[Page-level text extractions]
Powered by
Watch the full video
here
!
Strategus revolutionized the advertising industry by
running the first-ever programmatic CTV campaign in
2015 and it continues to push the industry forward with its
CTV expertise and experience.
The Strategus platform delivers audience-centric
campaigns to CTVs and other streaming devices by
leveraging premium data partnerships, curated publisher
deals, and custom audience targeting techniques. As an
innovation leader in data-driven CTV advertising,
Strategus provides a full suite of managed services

Your instructions:
Beginning at the line that holds "2015 and it", reproduce each line of the records above down to and including the last one.

Task answer:
2015 and it continues to push the industry forward with its
CTV expertise and experience.
The Strategus platform delivers audience-centric
campaigns to CTVs and other streaming devices by
leveraging premium data partnerships, curated publisher
deals, and custom audience targeting techniques. As an
innovation leader in data-driven CTV advertising,
Strategus provides a full suite of managed services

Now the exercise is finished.